Friday, March 10, 2017

Offbeat Loneliness Cinema: The Lobster and Swiss Army Man

It is an unfortunate truism that the bigger and farther-reaching a problem is, the more easily it lends itself to a film. War movies and natural disaster movies have been done countless times, yet as Hacksaw Ridge most recently demonstrated, that well has yet to run dry. But take a problem more personal, more intimate, and smaller in scope, and as a filmmaker, you will have your work cut out for you. If you are lucky, your tale will be moving and relatable. If you are not careful, however, you risk littering the screen with solipsistic whining. Loneliness falls into this latter category of problems, but that didn’t stop two films of recent vintage – 2015’s The Lobster and 2016’s Swiss Army Man – from exploring it anyway.



The Lobster takes its name from its protagonist, a shortsighted architect named David (Colin Farrell) whose wife recently left him. David is taken to a hotel and given 45 days to find a partner, or he will be turned into an animal of his choosing. During his stay, he is fed pro-relationship propaganda, befriends a limper (Ben Whishaw) and a lisper (John C. Reilly), and tries to court a heartless woman before realizing his perfect match (Rachel Weisz) may exist among a fiercely independent colony of loners out in the woods.

Though its premise may be a tough sell, Yorgos Lanthimos’s film gets by on its absurdist sensibility. There is an exaggerated, European-accented formality that permeates the film. Everything from dialogue to acts of violence come across as stilted and uncomfortable, which speaks volumes about the rules-obsessed world that David occupies. The hotel, for instance, doesn’t allow masturbation, bisexuality, or half-sizes in clothing whereas the loner colony punishes romance and makes members dig their own graves. If Brazil is 1984 by way of Monty Python, then The Lobster is Brazil by the way of Samuel Beckett. Though certainly off-putting at times, it’s an effectively deep black comedy aided by a lonely, desperate, frumpy Farrell, obliterating the typecasting of his youth.



Daniel Kwan and Daniel Scheinert’s Swiss Army Man explores a similar theme – what it means to be alone in contemporary society – in a very different way. Here, Hank Thompson (Paul Dano) is a marooned man on the verge of hanging himself when a corpse (Daniel Radcliffe) washes ashore.

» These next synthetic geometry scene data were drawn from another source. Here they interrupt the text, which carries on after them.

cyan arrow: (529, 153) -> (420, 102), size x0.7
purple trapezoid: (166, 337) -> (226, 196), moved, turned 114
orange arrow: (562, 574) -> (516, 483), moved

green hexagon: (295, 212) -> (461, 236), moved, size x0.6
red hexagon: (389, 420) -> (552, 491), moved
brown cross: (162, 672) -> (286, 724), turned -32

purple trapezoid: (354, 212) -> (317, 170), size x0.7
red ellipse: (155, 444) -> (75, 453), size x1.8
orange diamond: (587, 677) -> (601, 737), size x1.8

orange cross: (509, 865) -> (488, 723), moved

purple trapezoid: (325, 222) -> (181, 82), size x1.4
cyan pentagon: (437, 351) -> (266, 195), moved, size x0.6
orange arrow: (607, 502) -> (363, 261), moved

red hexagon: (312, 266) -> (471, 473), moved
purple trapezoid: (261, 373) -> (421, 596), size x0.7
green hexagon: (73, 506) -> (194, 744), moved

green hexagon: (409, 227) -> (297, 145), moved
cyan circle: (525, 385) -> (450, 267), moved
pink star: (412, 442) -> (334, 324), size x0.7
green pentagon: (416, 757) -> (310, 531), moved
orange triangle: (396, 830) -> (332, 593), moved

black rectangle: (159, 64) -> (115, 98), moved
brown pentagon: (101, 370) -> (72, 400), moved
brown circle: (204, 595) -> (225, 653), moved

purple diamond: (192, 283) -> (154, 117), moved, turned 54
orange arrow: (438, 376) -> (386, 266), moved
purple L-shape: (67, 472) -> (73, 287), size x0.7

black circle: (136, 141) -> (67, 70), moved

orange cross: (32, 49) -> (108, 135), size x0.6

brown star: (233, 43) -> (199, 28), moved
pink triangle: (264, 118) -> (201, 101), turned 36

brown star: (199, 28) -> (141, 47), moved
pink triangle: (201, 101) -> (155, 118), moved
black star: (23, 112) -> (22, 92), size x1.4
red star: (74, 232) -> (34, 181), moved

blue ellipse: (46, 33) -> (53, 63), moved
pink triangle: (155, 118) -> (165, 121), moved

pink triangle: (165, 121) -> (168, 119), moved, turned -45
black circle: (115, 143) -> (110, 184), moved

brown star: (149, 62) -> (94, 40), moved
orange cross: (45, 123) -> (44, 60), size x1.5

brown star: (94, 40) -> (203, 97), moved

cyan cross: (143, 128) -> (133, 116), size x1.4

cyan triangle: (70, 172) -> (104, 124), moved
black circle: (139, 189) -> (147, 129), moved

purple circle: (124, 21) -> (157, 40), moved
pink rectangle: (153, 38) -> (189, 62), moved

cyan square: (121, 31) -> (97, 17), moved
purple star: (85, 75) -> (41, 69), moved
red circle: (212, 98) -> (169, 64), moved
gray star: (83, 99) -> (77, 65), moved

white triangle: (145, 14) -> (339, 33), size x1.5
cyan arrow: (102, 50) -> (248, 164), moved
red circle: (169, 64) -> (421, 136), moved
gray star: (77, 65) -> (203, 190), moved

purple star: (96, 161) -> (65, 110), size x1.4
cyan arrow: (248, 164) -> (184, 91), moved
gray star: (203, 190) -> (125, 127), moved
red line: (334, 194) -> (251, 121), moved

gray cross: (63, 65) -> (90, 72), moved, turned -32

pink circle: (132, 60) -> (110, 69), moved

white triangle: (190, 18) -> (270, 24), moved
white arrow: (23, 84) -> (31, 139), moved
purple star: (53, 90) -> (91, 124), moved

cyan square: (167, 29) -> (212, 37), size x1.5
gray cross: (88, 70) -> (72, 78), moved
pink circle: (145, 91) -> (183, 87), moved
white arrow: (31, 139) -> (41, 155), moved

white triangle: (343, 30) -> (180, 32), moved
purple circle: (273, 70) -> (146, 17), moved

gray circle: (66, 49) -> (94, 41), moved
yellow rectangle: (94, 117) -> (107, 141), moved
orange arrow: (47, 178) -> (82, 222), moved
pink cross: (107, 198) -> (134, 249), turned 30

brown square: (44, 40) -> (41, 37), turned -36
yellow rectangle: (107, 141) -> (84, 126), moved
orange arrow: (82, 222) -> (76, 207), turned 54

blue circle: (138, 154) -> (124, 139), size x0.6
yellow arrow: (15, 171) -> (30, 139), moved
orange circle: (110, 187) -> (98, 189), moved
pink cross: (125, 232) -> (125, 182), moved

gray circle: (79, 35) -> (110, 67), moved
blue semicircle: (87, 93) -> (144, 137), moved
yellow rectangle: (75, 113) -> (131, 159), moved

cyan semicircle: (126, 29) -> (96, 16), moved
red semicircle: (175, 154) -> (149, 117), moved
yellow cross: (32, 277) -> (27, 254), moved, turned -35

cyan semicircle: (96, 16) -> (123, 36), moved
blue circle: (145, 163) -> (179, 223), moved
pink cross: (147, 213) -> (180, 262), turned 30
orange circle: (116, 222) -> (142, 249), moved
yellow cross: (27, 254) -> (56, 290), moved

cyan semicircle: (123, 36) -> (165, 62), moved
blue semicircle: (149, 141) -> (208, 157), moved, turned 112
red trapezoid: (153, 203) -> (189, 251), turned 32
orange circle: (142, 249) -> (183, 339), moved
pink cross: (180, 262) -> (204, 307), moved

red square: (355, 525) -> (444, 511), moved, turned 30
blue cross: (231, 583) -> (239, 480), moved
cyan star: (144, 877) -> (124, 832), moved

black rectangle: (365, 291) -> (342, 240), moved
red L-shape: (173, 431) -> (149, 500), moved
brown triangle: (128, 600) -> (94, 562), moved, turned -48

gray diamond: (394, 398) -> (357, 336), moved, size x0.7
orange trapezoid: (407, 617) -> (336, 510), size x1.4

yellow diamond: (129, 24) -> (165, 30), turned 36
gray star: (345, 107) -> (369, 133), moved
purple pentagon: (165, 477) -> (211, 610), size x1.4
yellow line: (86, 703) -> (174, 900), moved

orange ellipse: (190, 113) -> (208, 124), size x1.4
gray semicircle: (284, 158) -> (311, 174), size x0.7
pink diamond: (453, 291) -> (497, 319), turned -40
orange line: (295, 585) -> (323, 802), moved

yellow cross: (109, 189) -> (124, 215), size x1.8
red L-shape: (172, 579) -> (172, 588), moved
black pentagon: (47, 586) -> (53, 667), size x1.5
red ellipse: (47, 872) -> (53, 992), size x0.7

Dubbing the corpse Manny, Hank uses its flatulence to propel it across the water like a jetski. As Manny gradually begins to come back to life, Hank befriends him and tries to teach him the ways of the world. They are eventually motivated to try to return to civilization by their shared love for a woman named Sarah (Mary Elizabeth Winstead).

If The Lobster derives humor from its stiltedly awkward restraint, Swiss Army Man attempts to do likewise from its complete lack of it. Flatulence, erections, and other things a twelve-year-old boy might find amusing all factor prominently here, making the film seem the bastard offspring of Cast Away and Dumb and Dumber. The abundance of crass stupidity makes the movie’s moments of genuine introspection, intended as heartfelt, hard to take. The fault lays not with the actors – Dano is an enthusiastic but bumbling Hank and Radcliffe’s bizarre, occasionally wooden performance suits his “dead” character well – but rather with a script that asks us to understand and sympathize with characters it has inadequately developed. While Swiss Army Man deserves some plaudits for the boldness of its approach, it should also serve as a reminder that not all gambles are worth taking.